Die Freiwillige Feuerwehr Oeschebüttel feierte gemeinsam mit den Dorfbewohnern die Übergabe ihres neuen Einsatzfahrzeuges und das 20-jährige Bestehen des Feuerwehrgerätehauses. Dabei übergab Bürgermeister Heiner Rickers symbolisch den Schlüssel für das Fahrzeug an Wehrführer Bernd Kahlki.

Dieser machte deutlich, dass das Fahrzeug – ein Mercedes U 1300 L Unimog, Baujahr 1984 – so neu gar nicht ist, sondern schon 30 Jahre auf dem Buckel hat. „Wir haben 2012 festgestellt, dass unser altes Fahrzeug nur noch Mängel hatte und Kosten verursachte“, so Kahlki. Da hatten sie die Idee, ein neues, gebrauchtes und geländegängiges Fahrzeug zu beschaffen. Im Januar 2015 wurde die Wehr bei einer Zollauktion auf das jetzige Fahrzeug aufmerksam, das in Rüthen im Sauerland versteigert wurde. Wolfgang Jestel, Jan Gripp und Bernd Kahlki fuhren die 400 Kilometer dorthin, besichtigten es, fuhren es Probe und befanden es für gut. „Wir hatten aber noch keine offizielle Erlaubnis durch die politischen Gremien“, so der Wehrführer. Diese sei ihnen aber per Anruf schnell und unbürokratisch erteilt worden. Am 24. Februar ersteigerten sie das Fahrzeug für 25  000 Euro.

Anschließend bastelten die Feuerwehrleute Tim Grüttner und Markus Kleff 250 Stunden lang daran herum: Sie nahmen es auseinander, setzten es wieder zusammen und lackierten es neu. „Es passt sogar in unser Feuerwehrgerätehaus“, sagt der Wehrführer. Und: „Wir waren gerade fertig, als auch schon der erste Alarm kam – eine Hecke hat gebrannt“, so Kahlki.

Den 50 Jahre alten Unimog 404 TLF 8/8 aus dem Jahre 1964, mit dem die Wehr bislang im Einsatz war, gibt sie nach 16 Jahren Dienst in Oeschebüttel ab. Bürgermeister Heiner Rickers: „Eine Interessengemeinschaft will ihn übernehmen, restaurieren und bei Oldtimertreffen vorführen.“

All dies scheint Eindruck zu machen.
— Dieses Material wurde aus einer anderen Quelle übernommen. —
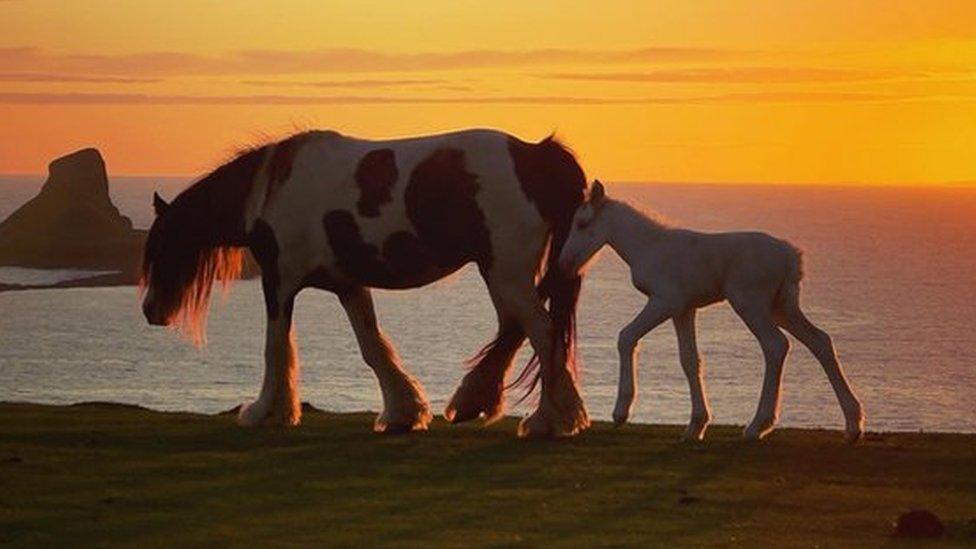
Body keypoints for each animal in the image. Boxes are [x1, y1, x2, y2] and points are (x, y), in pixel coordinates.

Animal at [141, 128, 592, 436]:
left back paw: (549, 420)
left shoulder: (278, 282)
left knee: (542, 331)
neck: (269, 192)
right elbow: (373, 346)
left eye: (160, 248)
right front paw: (402, 412)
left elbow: (275, 347)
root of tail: (535, 155)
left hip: (506, 274)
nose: (149, 311)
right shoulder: (348, 285)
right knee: (517, 329)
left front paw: (263, 411)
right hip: (503, 275)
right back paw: (480, 400)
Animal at [556, 182, 860, 444]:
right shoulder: (685, 309)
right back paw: (853, 425)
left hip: (751, 303)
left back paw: (757, 427)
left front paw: (621, 412)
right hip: (783, 306)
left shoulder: (665, 301)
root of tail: (791, 257)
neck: (649, 247)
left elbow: (626, 337)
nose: (565, 263)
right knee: (820, 341)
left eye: (582, 224)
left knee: (775, 345)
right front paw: (696, 426)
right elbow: (690, 360)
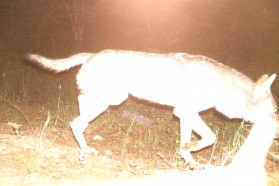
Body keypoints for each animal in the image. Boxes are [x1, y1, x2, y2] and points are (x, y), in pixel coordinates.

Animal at [24, 49, 279, 163]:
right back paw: (86, 148)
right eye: (276, 111)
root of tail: (91, 54)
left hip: (110, 98)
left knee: (80, 107)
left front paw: (190, 161)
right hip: (112, 99)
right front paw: (192, 151)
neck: (224, 87)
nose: (277, 133)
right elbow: (210, 137)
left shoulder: (184, 114)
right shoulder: (186, 111)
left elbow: (187, 144)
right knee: (76, 121)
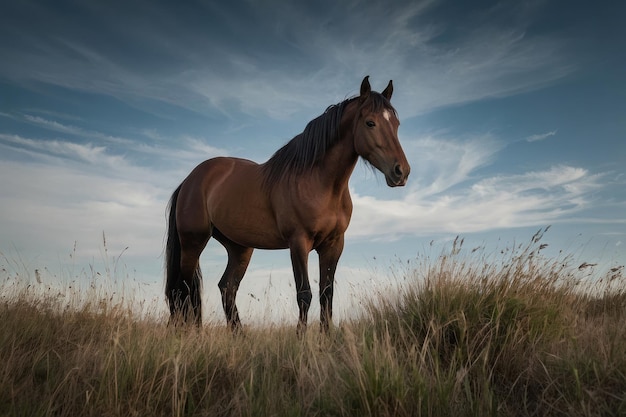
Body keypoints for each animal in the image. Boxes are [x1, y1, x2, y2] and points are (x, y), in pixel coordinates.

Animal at [165, 76, 410, 334]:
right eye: (370, 123)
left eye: (396, 124)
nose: (401, 172)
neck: (319, 182)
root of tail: (190, 179)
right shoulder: (298, 242)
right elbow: (304, 294)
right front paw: (301, 337)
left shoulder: (334, 245)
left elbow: (327, 294)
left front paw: (326, 337)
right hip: (193, 242)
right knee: (183, 289)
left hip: (239, 248)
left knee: (226, 288)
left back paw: (239, 336)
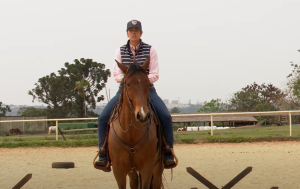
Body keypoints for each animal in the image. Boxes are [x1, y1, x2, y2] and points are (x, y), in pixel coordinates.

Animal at [108, 58, 164, 188]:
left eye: (147, 83)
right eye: (128, 84)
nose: (142, 115)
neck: (131, 135)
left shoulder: (147, 169)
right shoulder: (118, 170)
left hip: (157, 169)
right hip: (132, 172)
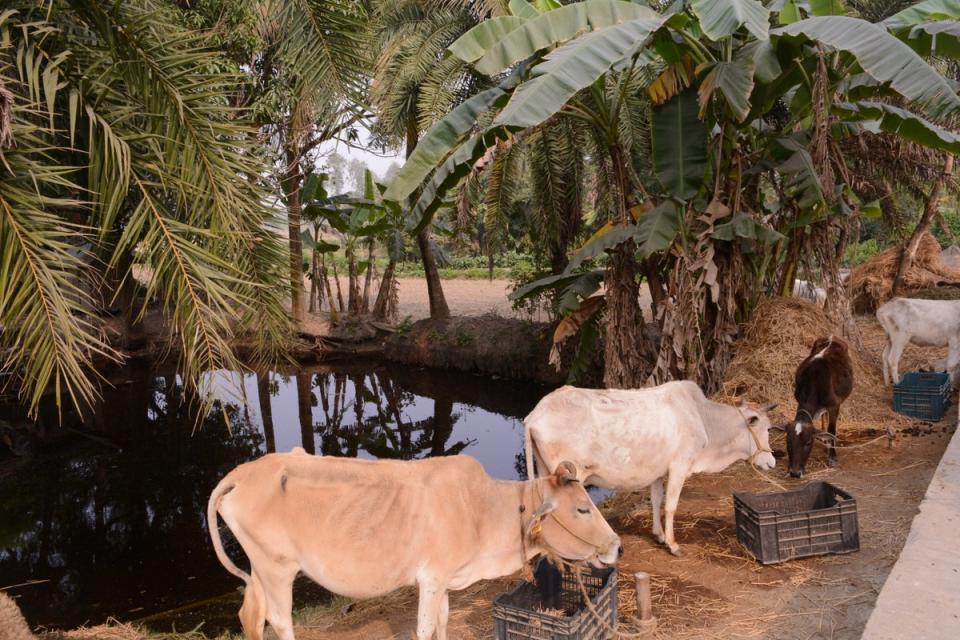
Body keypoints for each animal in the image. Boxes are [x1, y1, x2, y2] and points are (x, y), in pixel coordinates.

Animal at [208, 450, 624, 640]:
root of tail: (241, 473)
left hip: (261, 569)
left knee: (251, 616)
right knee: (279, 620)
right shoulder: (432, 578)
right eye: (582, 508)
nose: (617, 547)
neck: (483, 509)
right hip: (277, 568)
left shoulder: (444, 582)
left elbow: (441, 621)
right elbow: (424, 628)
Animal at [520, 382, 776, 556]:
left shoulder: (658, 472)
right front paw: (673, 544)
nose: (772, 461)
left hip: (546, 471)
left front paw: (659, 535)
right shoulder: (680, 466)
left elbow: (656, 500)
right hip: (572, 475)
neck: (703, 419)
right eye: (766, 428)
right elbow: (671, 505)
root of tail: (535, 414)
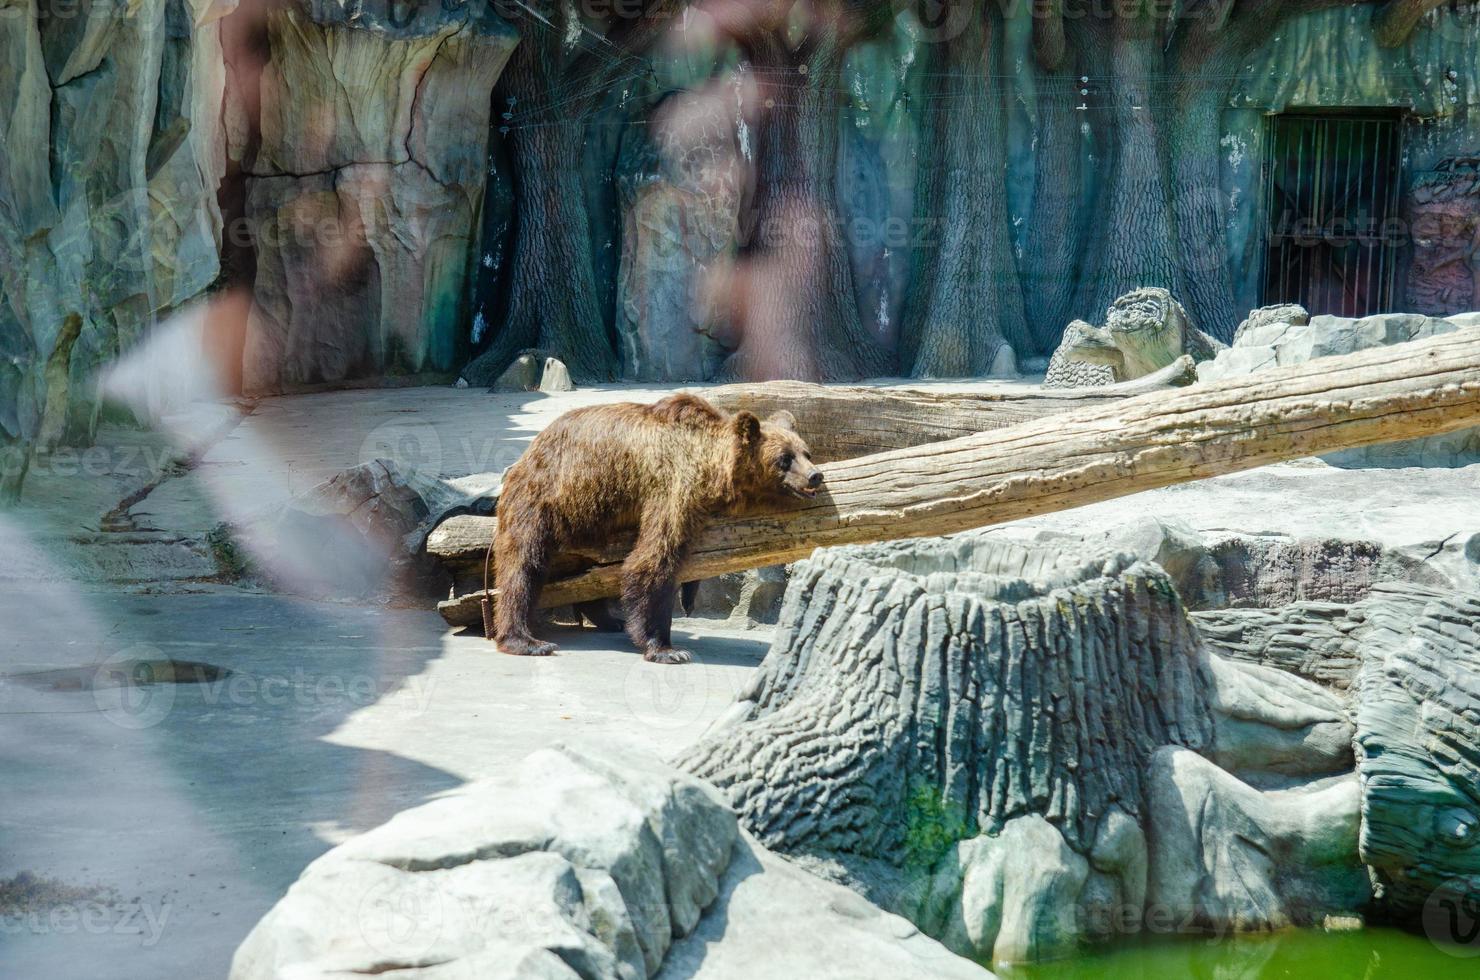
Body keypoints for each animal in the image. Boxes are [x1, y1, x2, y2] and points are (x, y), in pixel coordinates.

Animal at [494, 396, 822, 663]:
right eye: (784, 459)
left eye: (806, 452)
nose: (815, 476)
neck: (709, 468)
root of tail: (527, 454)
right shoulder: (672, 487)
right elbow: (653, 560)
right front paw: (666, 647)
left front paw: (689, 598)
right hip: (543, 498)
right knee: (523, 566)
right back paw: (526, 640)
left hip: (593, 512)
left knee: (590, 570)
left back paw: (607, 618)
Der Bürgermeister wies darauf hin, dass 27 von 175 Einwohnern, also rund 15 Prozent, bereits Mitglied der Wehr sind und freute sich, dass nun fünf weitere neue junge Feuerwehrleute aufgenommen werden konnten.

Der stellvertretende Kreiswehrführer Bernd Pusch war sich sicher: „Damit werdet ihr alle Einsätze weiterhin leisten können.“ Ein Hebelwerkzeug, das sie gleich an Bord verstauen konnten, überreichte der Amtswehrführer und stellvertretende Wehrführer Oeschebüttels, Jan Gripp.

Zuvor wurde der Tag der offenen Tür mit Spiel und Spaß für Kinder, Kaffee und Kuchen sowie Vorträgen zur Geschichte der Freiwilligen Feuerwehr in Oeschebüttel von Peter Krähenberg eingeleitet. Altbürgermeister Klaus Higgelke sprach zum Bau des Feuerwehrgerätehauses.